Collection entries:
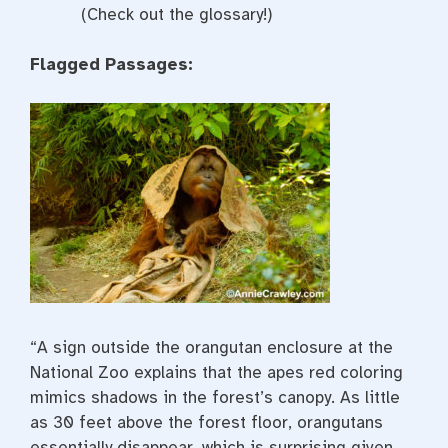
(Check out the glossary!)
Flagged Passages:
“A sign outside the orangutan enclosure at the
National Zoo explains that the apes red coloring
mimics shadows in the forest’s canopy. As little
as 30 feet above the forest floor, orangutans
essentially disappear, which is surprising given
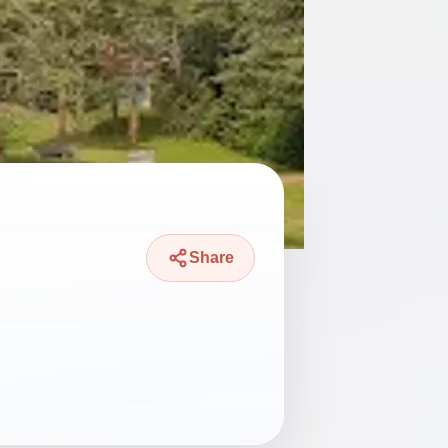
Share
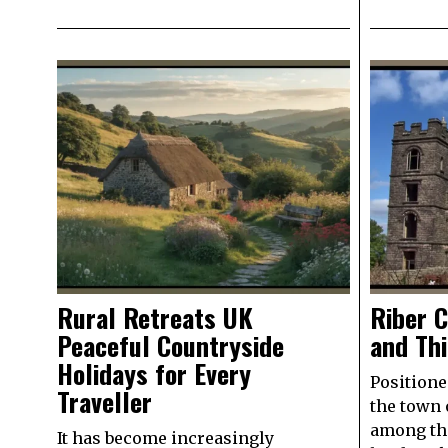
Rural Retreats UK
Riber C
Peaceful Countryside
and Th
Holidays for Every
Positione
Traveller
the town 
among th
It has become increasingly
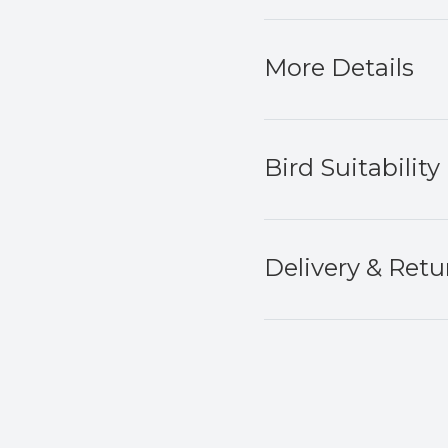
More Details
Bird Suitability
Delivery & Retu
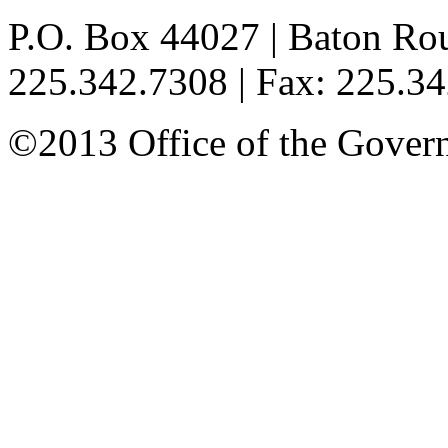
P.O. Box 44027 | Baton Ro
225.342.7308 | Fax: 225.3
©2013 Office of the Governo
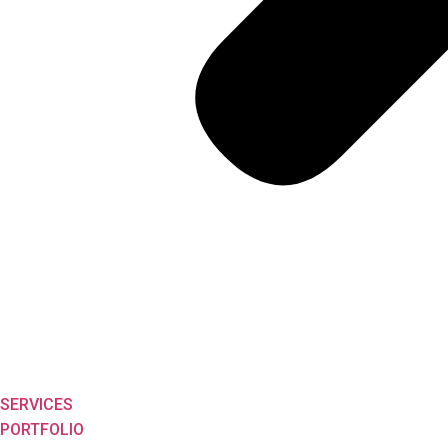
SERVICES
PORTFOLIO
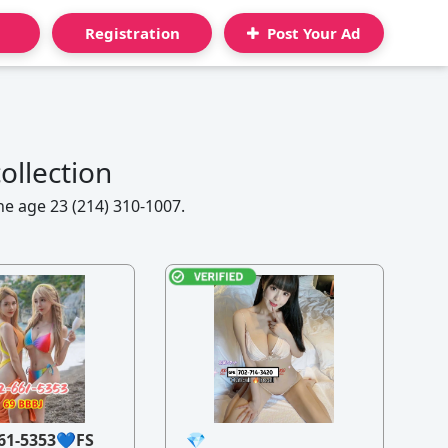
Registration
Post Your Ad
ollection
ne age 23 (214) 310-1007.
61-5353💙FS
💎
21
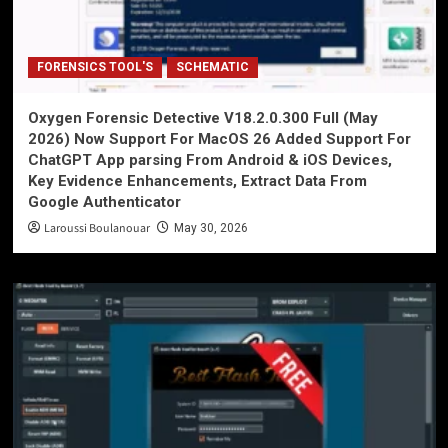
FORENSICS TOOL'S
SCHEMATIC
Oxygen Forensic Detective V18.2.0.300 Full (May
2026) Now Support For MacOS 26 Added Support For
ChatGPT App parsing From Android & iOS Devices,
Key Evidence Enhancements, Extract Data From
Google Authenticator
Laroussi Boulanouar
May 30, 2026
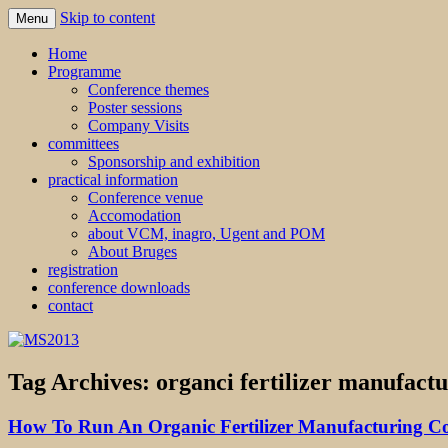
Skip to content
Menu
MS2013
Home
Programme
Conference themes
Poster sessions
Company Visits
committees
Sponsorship and exhibition
practical information
Conference venue
Accomodation
about VCM, inagro, Ugent and POM
About Bruges
registration
conference downloads
contact
Tag Archives:
organci fertilizer manufactu
How To Run An Organic Fertilizer Manufacturing 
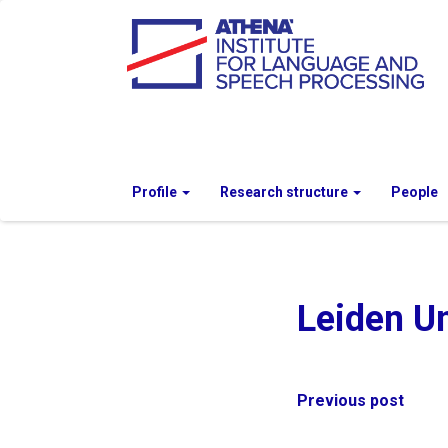
Profile
Research structure
People
Leiden Un
Post
Previous post
navigation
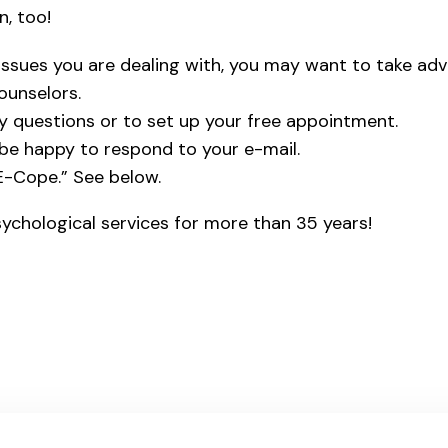
n, too!
 issues you are dealing with, you may want to take ad
ounselors.
ny questions or to set up your free appointment.
l be happy to respond to your e-mail.
“E-Cope.” See below.
ychological services for more than 35 years!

Task directions
Copy everything from the line containing "Skip to content" down to the last line of the rows, including both of those lines. Leave the pictures out of your answer.

Exercise result
Skip to content
Menu
MS2013
Home
Programme
Conference themes
Poster sessions
Company Visits
committees
Sponsorship and exhibition
practical information
Conference venue
Accomodation
about VCM, inagro, Ugent and POM
About Bruges
registration
conference downloads
contact
Tag Archives:
organci fertilizer manufactu
How To Run An Organic Fertilizer Manufacturing 
Profile
Research structure
People
Leiden Un
Post
Previous post
navigation
n, too!
 issues you are dealing with, you may want to take ad
ounselors.
ny questions or to set up your free appointment.
l be happy to respond to your e-mail.
“E-Cope.” See below.
ychological services for more than 35 years!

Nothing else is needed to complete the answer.